Camilla tersenyum menatap sebuah objek yang begitu menarik perhatiannya beberapa tahun ini. Di sebelahnya ada Jauza yang sibuk mengerjakan tugas, gadis itu sama sekali tak menyadari Camilla yang malah fokus dengan yang lainnya.

"Za," panggil Camilla sambil menggoyangkan lengan gadis itu. Jauza menoleh, menatap Camilla dengan tatapan bertanya.

"Lo pernah jatuh cinta?" Jauza menjatuhkan pulpennya, beralih menatap Camilla bingung.

"Kenapa nanya gitu?" tanya Jauza.

"Penasaran aja," balas Camilla.

Jauza mengangguk, "pernah," jawabnya sambil tersenyum tipis. Mendengar itu Camilla jadi bersemangat, semakin merapatkan tubuhnya ke arah Jauza.

"Rasanya gimana?" tanya Camilla penasaran.

Jauza berpikir sebentar, lalu menjawab.

"Jantung kita bakal deg-degan setiap kali ketemu atau bahas dia." Camilla menatap Jauza penuh minat.

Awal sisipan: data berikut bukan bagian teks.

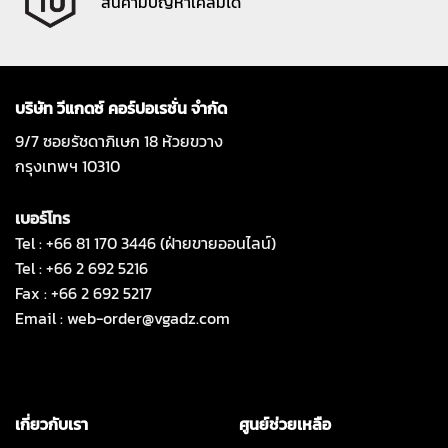
สินค้ามีปัญหาเคลมได้
บริษัท วีแกดซ์ คอร์ปอเรชั่น จำกัด
9/7 ซอยรัชดาภิเษก 18 ห้วยขวาง
กรุงเทพฯ 10310
เบอร์โทร
Tel : +66 81 170 3446 (ฝ่ายขายออนไลน์)
Tel : +66 2 692 5216
Fax : +66 2 692 5217
Email :
web-order@vgadz.com
เกี่ยวกับเรา
ศูนย์ช่วยเหลือ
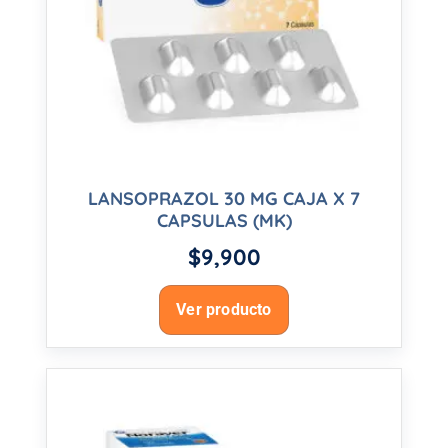
LANSOPRAZOL 30 MG CAJA X 7
CAPSULAS (MK)
$
9,900
Ver producto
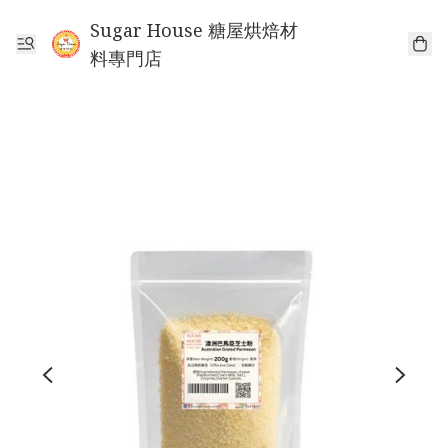
Sugar House 糖屋烘焙材
料專門店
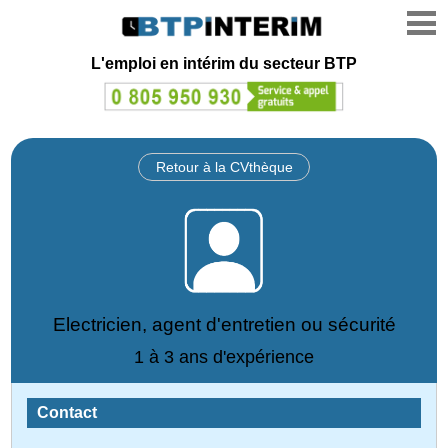
L'emploi en intérim du secteur BTP
Retour à la CVthèque
Electricien, agent d'entretien ou sécurité
1 à 3 ans d'expérience
Contact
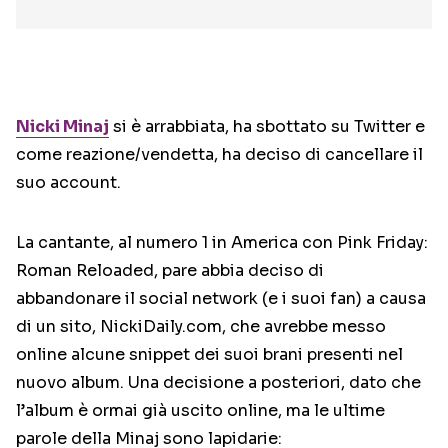
Nicki Minaj
si è arrabbiata, ha sbottato su Twitter e
come reazione/vendetta, ha deciso di cancellare il
suo account.
La cantante, al numero 1 in America con Pink Friday:
Roman Reloaded, pare abbia deciso di
abbandonare il social network (e i suoi fan) a causa
di un sito, NickiDaily.com, che avrebbe messo
online alcune snippet dei suoi brani presenti nel
nuovo album. Una decisione a posteriori, dato che
l’album è ormai già uscito online, ma le ultime
parole della Minaj sono lapidarie:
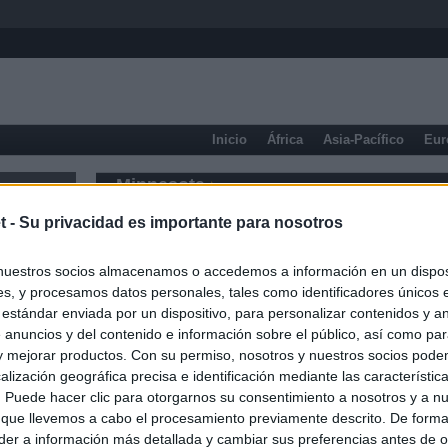
Inicio
África
Asia-Pacífico
Eur
Minnesota
t -
Su privacidad es importante para nosotros
nuestros socios almacenamos o accedemos a información en un disposi
s, y procesamos datos personales, tales como identificadores únicos 
 estándar enviada por un dispositivo, para personalizar contenidos y a
 anuncios y del contenido e información sobre el público, así como pa
 y mejorar productos. Con su permiso, nosotros y nuestros socios podem
alización geográfica precisa e identificación mediante las característic
s. Puede hacer clic para otorgarnos su consentimiento a nosotros y a n
 que llevemos a cabo el procesamiento previamente descrito. De forma 
er a información más detallada y cambiar sus preferencias antes de o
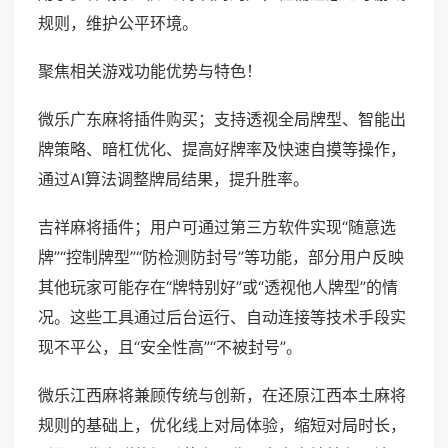
规则，维护公平环境。
聚焦相关游戏功能优势与特色！
微乐广东麻将插件购买；支持透视全局牌型、智能出
牌策略、暗杠优化、提高好牌率及快速自摸等操作，
通过AI算法调整牌局结果，提升胜率。
吉祥麻将插件；用户可通过第三方软件实现“随意选
牌”“控制牌型”“防检测防封号”等功能，部分用户反映
其他玩家可能存在“牌特别好”或“透视他人牌型”的情
况。这些工具通过后台运行、自动连接等技术手段实
现不平公，且“安全性高”“不被封号”。
微乐江西麻将兼顾传统与创新，在还原江西本土麻将
规则的基础上，优化线上对局体验，缩短对局时长，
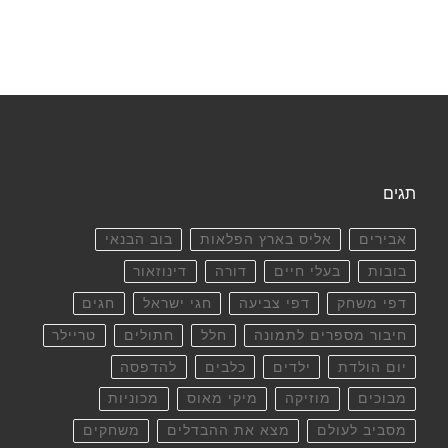
תגים
אבירים
אליס בארץ הפלאות
בוב הבנאי
בובות
בעלי חיים
דורה
דינוזאור
דפי משחק
דפי צביעה
חגי ישראל
חגים
חיבור מספרים לתמונה
חלל
חתולים
טריילר
יום הולדת
ילדים
כלבים
להדפסה
מבוכים
מוזיקה
מיקי מאוס
מכוניות
מסביב לעולם
מצא את ההבדלים
משחקים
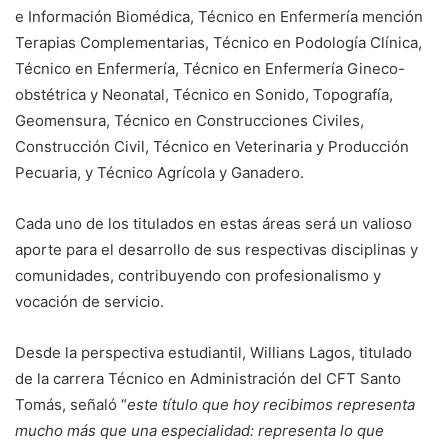
e Información Biomédica, Técnico en Enfermería mención
Terapias Complementarias, Técnico en Podología Clínica,
Técnico en Enfermería, Técnico en Enfermería Gineco-
obstétrica y Neonatal, Técnico en Sonido, Topografía,
Geomensura, Técnico en Construcciones Civiles,
Construcción Civil, Técnico en Veterinaria y Producción
Pecuaria, y Técnico Agrícola y Ganadero.
Cada uno de los titulados en estas áreas será un valioso
aporte para el desarrollo de sus respectivas disciplinas y
comunidades, contribuyendo con profesionalismo y
vocación de servicio.
Desde la perspectiva estudiantil, Willians Lagos, titulado
de la carrera Técnico en Administración del CFT Santo
Tomás, señaló “
este título que hoy recibimos representa
mucho más que una especialidad: representa lo que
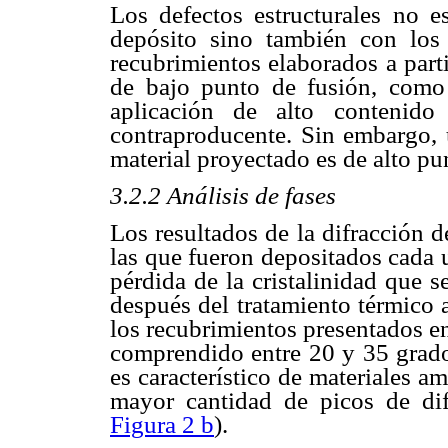
Los defectos estructurales no e
depósito sino también con los
recubrimientos elaborados a part
de bajo punto de fusión, como 
aplicación de alto contenido
contraproducente. Sin embargo, 
material proyectado es de alto pu
3.2.2 Análisis de fases
Los resultados de la difracción 
las que fueron depositados cada 
pérdida de la cristalinidad que 
después del tratamiento térmico 
los recubrimientos presentados e
comprendido entre 20 y 35 grado
es característico de materiales 
mayor cantidad de picos de dif
Figura 2 b
).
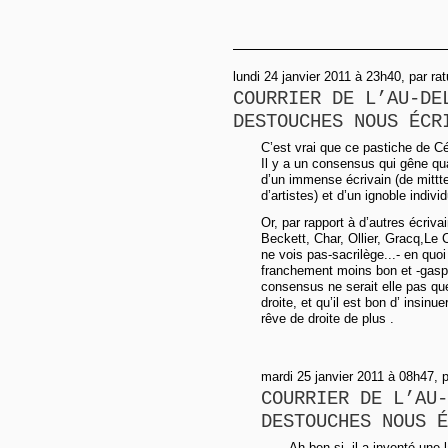
lundi 24 janvier 2011 à 23h40, par rat
COURRIER DE L’AU-DE
DESTOUCHES NOUS ÉCR
C’est vrai que ce pastiche de Cél
Il y a un consensus qui gêne qu
d’un immense écrivain (de mitt
d’artistes) et d’un ignoble individ
Or, par rapport à d’autres écri
Beckett, Char, Ollier, Gracq,Le
ne vois pas-sacrilège...- en quoi 
franchement moins bon et -gasp ! 
consensus ne serait elle pas que a
droite, et qu’il est bon d’ insinue
rêve de droite de plus .
mardi 25 janvier 2011 à 08h47, pa
COURRIER DE L’AU-
DESTOUCHES NOUS É
Ah ben si, il a inventé une 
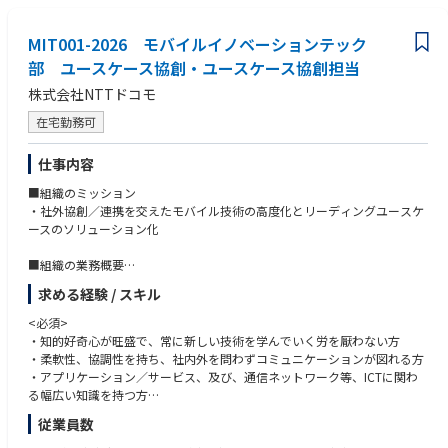
※オフィスベース組織への異動の場合、転居が必要となる可能性有
ニケーションを通じてすり合わせを⾏います。
フレームワーク・ライブラリ：Spring,Vue.js,React,他 (高速取引に特化し
（同組織でもリモートワークによる勤務は可）
た社内フレームワーク・メッセージングライブラリなど)
■出社に伴う費用について
コード品質を向上させるべく、本番にデプロイされるコードには、全てコ
MIT001-2026 モバイルイノベーションテック
インフラ・ミドルウェア：AWS(Windows,Linux),オンプレ,Docker,Oracle,
勤務事業所への出社については標準的な出社経路を事前に認定したうえ
ードレビューまたはペアプログラミングを実施しています。また、コード
MySQL,PostgreSQL, DynamoDB,他
部 ユースケース協創・ユースケース協創担当
で、
品質評価ツールを積極的に用いて効率化を図っています。
開発環境： IDE：Eclipse, IntelliJ,PyCharm,Visual Studio
その経路を用いた出社に伴い発生する費用を旅費としてお支払いしま
株式会社NTTドコモ
ソース管理：Git (GitHub Enterprise)
す。
顧客とともにビジネスを構築していくようなPJの場合、アジャイル・スク
CI/CD：Jenkins, CodeBuild,他
在宅勤務可
※新幹線、飛行機の利用も旅費規程に基づく範囲内で利用可となる場合
ラムが積極的に利用されています。例えば、1ヵ月以下の短い期間でのイ
コミュニケーション：JIRA, Redmine, Slack, Wiki
がございます。
テレーション開発を実践し、デイリーでスタンドアップミーティング、ま
詳細は個人ごとに異なるため内定後ご説明いたします。
仕事内容
たはそれに準じるチーム内の打ち合わせを行っています。また、継続的な
■その他
デプロイ（デリバリー）を行っています。
■組織のミッション
・業務命令に基づき出社（出張）が発生する場合がございます。
・社外協創／連携を交えたモバイル技術の高度化とリーディングユースケ
※最低出社日の指定はありませんが、業務状況に応じて出社が命ぜられ
ースのソリューション化
る頻度が変わる
可能性有
■組織の業務概要
・リモートワーク手当有：
・数年先を見据えたソリューションの開発と実証
200 円 × 「自宅」でのリモートワーク実施日数 (3H 以上）
求める経験 / スキル
・プラットフォーム構想に向けた技術検討
・他業界とのパートナー開拓および連携体制の構築
<必須>
■現状の組織の運営形態（参考）
・知的好奇心が旺盛で、常に新しい技術を学んでいく労を厭わない方
・配属先組織の平均残業時間 ／ 27H/月
■担当いただく業務概要
・柔軟性、協調性を持ち、社内外を問わずコミュニケーションが図れる方
・出社：本人の希望に応じ月数回程度
<担当業務>
・アプリケーション／サービス、及び、通信ネットワーク等、ICTに関わ
・出張：年6回程度
通信業界の動向や、社会的課題、最新技術動向を把握し、2026年〜以降
る幅広い知識を持つ方
・リモート（在宅勤務）／ 本人の希望に応じ週3回～5回
（5Gevolution及び6Gの時代）でのソリューションの開発業務
従業員数
・他社／他業界との連携／開拓
<求めるスキル>
・ソリューション実現の為の要素技術の検討／開発と実証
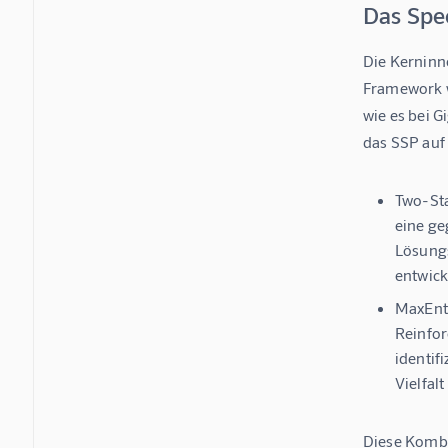
Das Spe
Die Kerninn
Framework w
wie es bei G
das SSP auf
Two-Sta
eine ge
Lösungs
entwick
MaxEnt-
Reinfor
identif
Vielfal
Diese Kombi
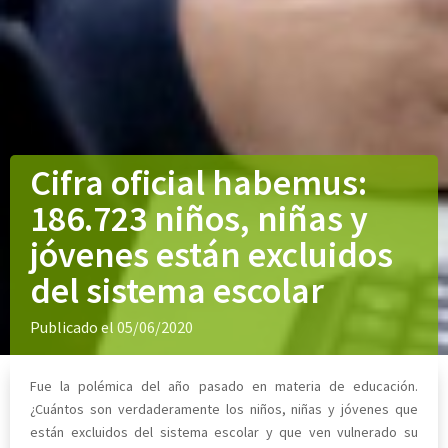
Cifra oficial habemus:
186.723 niños, niñas y
jóvenes están excluidos
del sistema escolar
Publicado el 05/06/2020
Fue la polémica del año pasado en materia de educación.
¿Cuántos son verdaderamente los niños, niñas y jóvenes que
están excluidos del sistema escolar y que ven vulnerado su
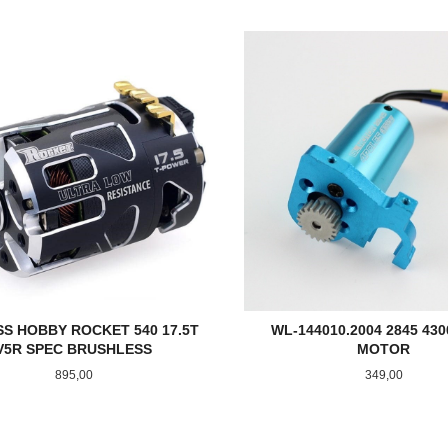
KJØP
KJØP
S HOBBY ROCKET 540 17.5T
WL-144010.2004 2845 43
V5R SPEC BRUSHLESS
MOTOR
Pris
Pris
895,00
349,00
KJØP
KJØP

"Natap dia mungkin bakal jadi salah satu hobi. Masih banyak lagi!" Mendengar penjelasan Jauza jantung Camilla jadi berdetak lebih cepat. Camilla menyentuh dadanya, lalu beralih menatap seorang cowok yang sedari tadi dia tatap setiap pergerakannya.

"Lo jatuh cinta?" tebak Jauza. Camilla mengelak dengan menggeleng, melihat itu Jauza tertawa.

"Siapa?" tanya Jauza penasaran. Namun, Camilla belum berniat memberi tahu siapa-siapa tentang hatinya.

"Rahasia," elaknya. Jauza mencebik sebal, tetapi tak urung gadis itu akhirnya diam.

"Dua sahabat lagi ngobrol, nih?" Jauza dan Camilla sama-sama menoleh.

"Kenapa?" tanya Camilla menatap gadis berambut panjang di depannya.

"Santai, dong!" Vanya duduk di depan Jauza. Menatap gadis dengan pipi bulat di depannya dengan remeh.

"Kenapa?" tanya Jauza polos. Vanya yang melihat itu menyeringai jijik, dia sangat benci gadis yang seperti Jauza.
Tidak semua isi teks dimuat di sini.